==== Excerpt

# aim small miss small



## squirrel squasher (May 17, 2013)

I am new to the forum and lately I have been using smaller targets to get ready to get the rabbit eating the garden. I just today was shooting at two liter pop bottles and I aimed for the cap. when I hit it the cap would bust off but when I didn't hit it I was extremely close. I believe that the most I was off by was a half inch at about thirty-five feet. so aim small miss small. my dad also took a pistol class some time ago and they were aiming at buttons. he said the he hit closer to the button then he would a bulls eye target so best way to get accurate is to aim small.


----------



## SlingDaddy (Sep 24, 2012)

Plenty of truth in that. A few of the guys on here will preach it all day


----------



## rockslinger (Nov 16, 2010)

*How did you get that name?*


----------



## Charles (Aug 26, 2010)

Yep, yep, yep ....

Cheers ..... Charles


----------



## squirrel squasher (May 17, 2013)

rockslinger said:


> *How did you get that name?*


I gues I just put a space in it but ill see if I can change it


----------



## rockslinger (Nov 16, 2010)

launcher said:


> rockslinger said:
> 
> 
> > *How did you get that name?*
> ...


Thanks, welcome to the forum.


----------

========
==== Data under study

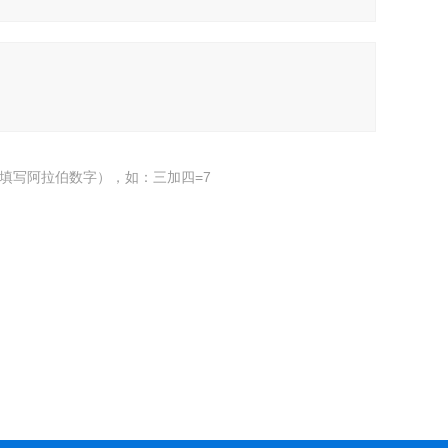
填写阿拉伯数字），如：三加四=7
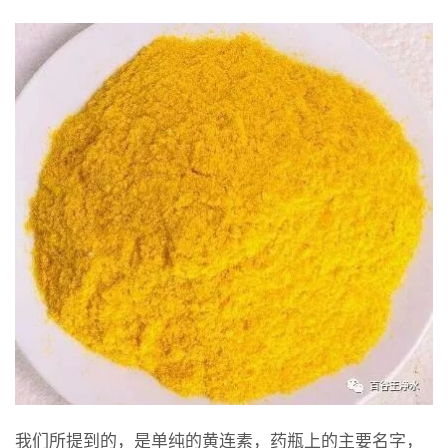
我们所提到的，是单纯的黄连素，药瓶上的主要名字，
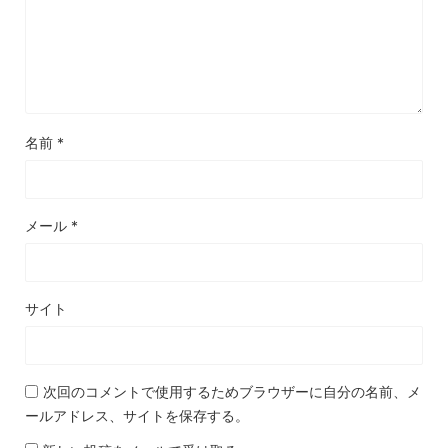
名前
*
メール
*
サイト
次回のコメントで使用するためブラウザーに自分の名前、メ
ールアドレス、サイトを保存する。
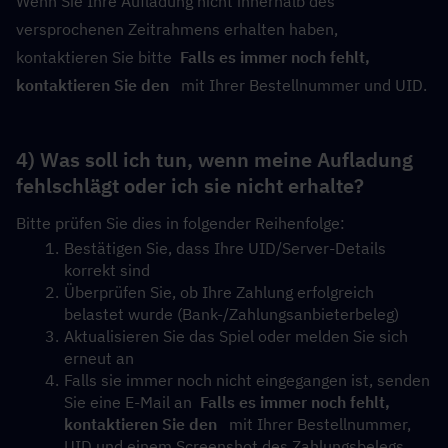
Wenn Sie Ihre Aufladung nicht innerhalb des 
versprochenen Zeitrahmens erhalten haben, 
kontaktieren Sie bitte  
Falls es immer noch fehlt, 
kontaktieren Sie den 
  mit Ihrer Bestellnummer und UID.
4) Was soll ich tun, wenn meine Aufladung 
fehlschlägt oder ich sie nicht erhalte?
Bitte prüfen Sie dies in folgender Reihenfolge:
Bestätigen Sie, dass Ihre UID/Server-Details 
korrekt sind
Überprüfen Sie, ob Ihre Zahlung erfolgreich 
belastet wurde (Bank-/Zahlungsanbieterbeleg)
Aktualisieren Sie das Spiel oder melden Sie sich 
erneut an
Falls sie immer noch nicht eingegangen ist, senden 
Sie eine E-Mail an  
Falls es immer noch fehlt, 
kontaktieren Sie den 
  mit Ihrer Bestellnummer, 
UID und einem Screenshot des Zahlungsbelegs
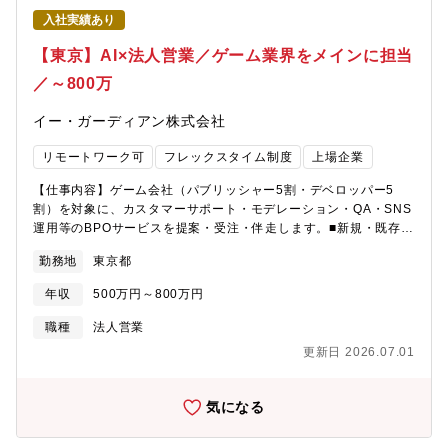
ションの魅力】三菱総研グループの安定した経営基盤のもと、自
入社実績あり
社開発の教育DXサービス「mirai compass」を武器に、教育現場
の本質的な課題解決に挑戦できる点が最大の魅力です。ITの高度
【東京】AI×法人営業／ゲーム業界をメインに担当
なソリューション力を活かし、自治体や学校法人とともに入試・
／～800万
校務のデジタル化を推進し、社会的意義の高い変革を実現できま
す。安定×IT実行力×教育へのインパクトを兼ね備え、年収水準も
イー・ガーディアン株式会社
高く、裁量を持って提案活動に取り組める環境で、教育×ITでキャ
リアと社会貢献を両立できる希少性の高いポジションです。中長
リモートワーク可
フレックスタイム制度
上場企業
期的なキャリア形成にも最適です。【同社について】2004年から
は三菱総合研究所（MRI）グループの中核企業として、シンクタ
【仕事内容】ゲーム会社（パブリッシャー5割・デベロッパー5
ンク・コンサルティングからIT実装を通じ、お客さまや社会の課
割）を対象に、カスタマーサポート・モデレーション・QA・SNS
題解決に真に貢献する存在を目指しています。多様化・複雑化す
運用等のBPOサービスを提案・受注・伴走します。■新規・既存顧
る社会では、ITやDXの活用は課題解決の極めて有効な手段です。
客への営業活動（担当社数：10～20社）※既存7割■大型案件のソ
同社は伝統的なIT・DXはもとより、今後更に発展を遂げるAIをは
勤務地
東京都
リューション提案と受注後の進捗管理リリース前の案件対応も多
じめとする革新的技術を積極的に活用し、輝く未来社会の創造を
く、 クライアントを理解し必要な体制をゼロから設計し提案 受注
目指します。
年収
500万円～800万円
後は実装～立ち上げの進捗管理・リスクヘッジ・クライアントコ
ミュニケーションを担う■スモール案件のスピード受注コミュニケ
職種
法人営業
ーションコストを最小化してクロージング■クロスセル・アップセ
更新日 2026.07.01
ル、新商材の開発提案※まずはご経験や得意分野に合わせた領域
から、少しずつお任せしていきます。【募集背景】＼変化に対応
できる「提案力」を持つ方を求めています／ゲーム市場は今、大
気になる
きな転換期を迎えています。・大型案件（月間メールCS 10,000
件以上）の台頭・IPを絡めた新種の依頼（ライツ・グッズ・メデ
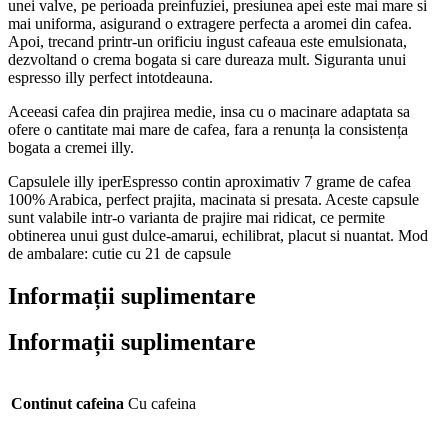
unei valve, pe perioada preinfuziei, presiunea apei este mai mare si
mai uniforma, asigurand o extragere perfecta a aromei din cafea.
Apoi, trecand printr-un orificiu ingust cafeaua este emulsionata,
dezvoltand o crema bogata si care dureaza mult. Siguranta unui
espresso illy perfect intotdeauna.
Aceeasi cafea din prajirea medie, insa cu o macinare adaptata sa
ofere o cantitate mai mare de cafea, fara a renunța la consistența
bogata a cremei illy.
Capsulele illy iperEspresso contin aproximativ 7 grame de cafea
100% Arabica, perfect prajita, macinata si presata. Aceste capsule
sunt valabile intr-o varianta de prajire mai ridicat, ce permite
obtinerea unui gust dulce-amarui, echilibrat, placut si nuantat. Mod
de ambalare: cutie cu 21 de capsule
Informații suplimentare
Informații suplimentare
Continut cafeina
Cu cafeina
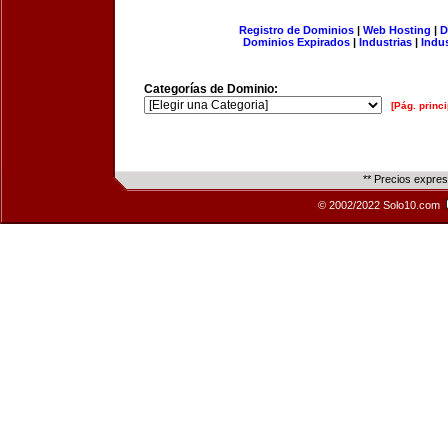
Registro de Dominios
|
Web Hosting
|
D
Dominios Expirados
|
Industrias
|
Indu
Categorías de Dominio:
[Pág. princi
** Precios expre
© 2002/2022 Solo10.com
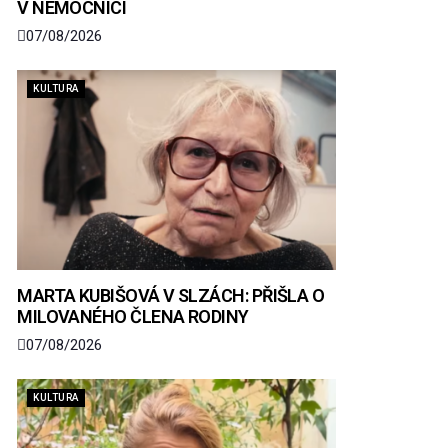
V NEMOCNICI
07/08/2026
KULTURA
MARTA KUBIŠOVÁ V SLZÁCH: PŘIŠLA O
MILOVANÉHO ČLENA RODINY
07/08/2026
KULTURA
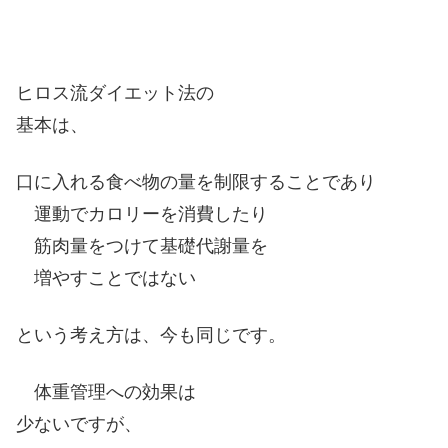
ヒロス流ダイエット法の
基本は、
口に入れる食べ物の量を制限することであり
運動でカロリーを消費したり
筋肉量をつけて基礎代謝量を
増やすことではない
という考え方は、今も同じです。
体重管理への効果は
少ないですが、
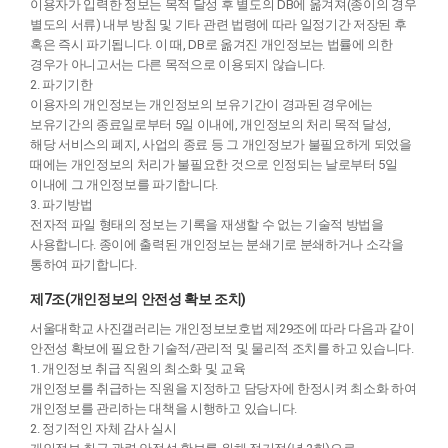
이용자가 입력한 정보는 목적 달성 후 별도의 DB에 옮겨져(종이의 경우
별도의 서류) 내부 방침 및 기타 관련 법령에 따라 일정기간 저장된 후
혹은 즉시 파기됩니다. 이 때, DB로 옮겨진 개인정보는 법률에 의한
경우가 아니고서는 다른 목적으로 이용되지 않습니다.
2. 파기기한
이용자의 개인정보는 개인정보의 보유기간이 경과된 경우에는
보유기간의 종료일로부터 5일 이내에, 개인정보의 처리 목적 달성,
해당 서비스의 폐지, 사업의 종료 등 그 개인정보가 불필요하게 되었을
때에는 개인정보의 처리가 불필요한 것으로 인정되는 날로부터 5일
이내에 그 개인정보를 파기합니다.
3. 파기방법
전자적 파일 형태의 정보는 기록을 재생할 수 없는 기술적 방법을
사용합니다. 종이에 출력된 개인정보는 분쇄기로 분쇄하거나 소각을
통하여 파기합니다.
제7조(개인정보의 안전성 확보 조치)
서울대학교 사진갤러리는 개인정보보호법 제29조에 따라 다음과 같이
안전성 확보에 필요한 기술적/관리적 및 물리적 조치를 하고 있습니다.
1. 개인정보 취급 직원의 최소화 및 교육
개인정보를 취급하는 직원을 지정하고 담당자에 한정시켜 최소화 하여
개인정보를 관리하는 대책을 시행하고 있습니다.
2. 정기적인 자체 감사 실시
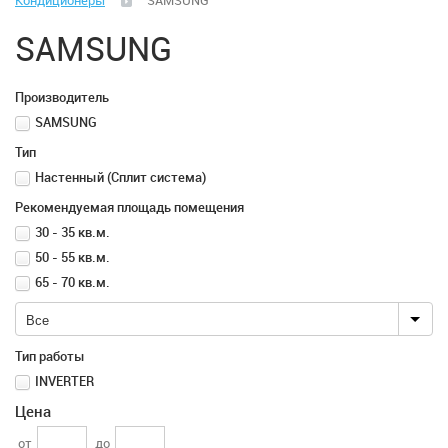
Кондиционеры
SAMSUNG
Климатическая техника
SAMSUNG
Вентиляция
Производитель
Вентиляторы
SAMSUNG
Тип
Водонагреватели
Настенный (Сплит система)
Рекомендуемая площадь помещения
Воздушные завесы
30 - 35 кв.м.
50 - 55 кв.м.
Диспенсеры для бумажных полотенец, салфеток,
65 - 70 кв.м.
туалетной бумаги, жидкого мыла
Все
Кулеры для воды
Тип работы
INVERTER
Кондиционеры
Цена
от
до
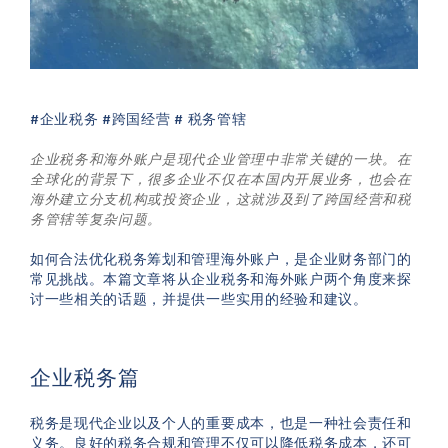
#企业税务 #跨国经营 #
税务管辖
企业税务和海外账户是现代企业管理中非常关键的一块。在
全球化的背景下，很多企业不仅在本国内开展业务，也会在
海外建立分支机构或投资企业，这就涉及到了跨国经营和税
务管辖等复杂问题。
如何合法优化税务筹划和管理海外账户，是企业财务部门的
常见挑战。本篇文章将从企业税务和海外账户两个角度来探
讨一些相关的话题，并提供一些实用的经验和建议。
企业税务篇
税务是现代企业以及个人的重要成本，也是一种社会责任和
义务。良好的税务合规和管理不仅可以降低税务成本，还可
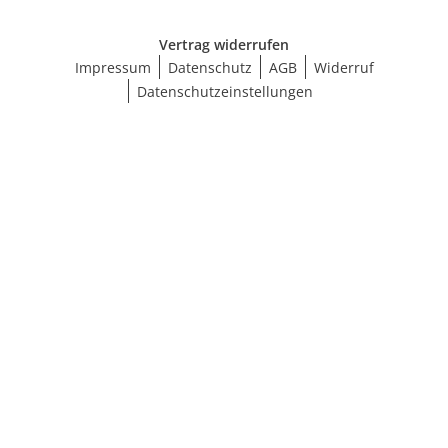
Vertrag widerrufen
Impressum
Datenschutz
AGB
Widerruf
Datenschutzeinstellungen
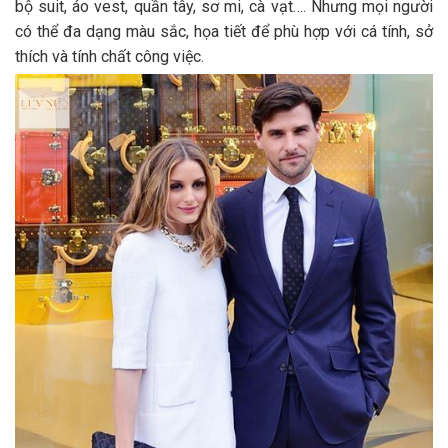
bộ suit, áo vest, quần tây, sơ mi, cà vạt…. Nhưng mọi người
có thể đa dạng màu sắc, họa tiết để phù hợp với cá tính, sở
thích và tính chất công việc.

========

• _Problem to work on_
Write out the passage of the aim-small thread starting at "# aim small" and ending at "to aim small.".

• _Exercise answer_
# aim small miss small



## squirrel squasher (May 17, 2013)

I am new to the forum and lately I have been using smaller targets to get ready to get the rabbit eating the garden. I just today was shooting at two liter pop bottles and I aimed for the cap. when I hit it the cap would bust off but when I didn't hit it I was extremely close. I believe that the most I was off by was a half inch at about thirty-five feet. so aim small miss small. my dad also took a pistol class some time ago and they were aiming at buttons. he said the he hit closer to the button then he would a bulls eye target so best way to get accurate is to aim small.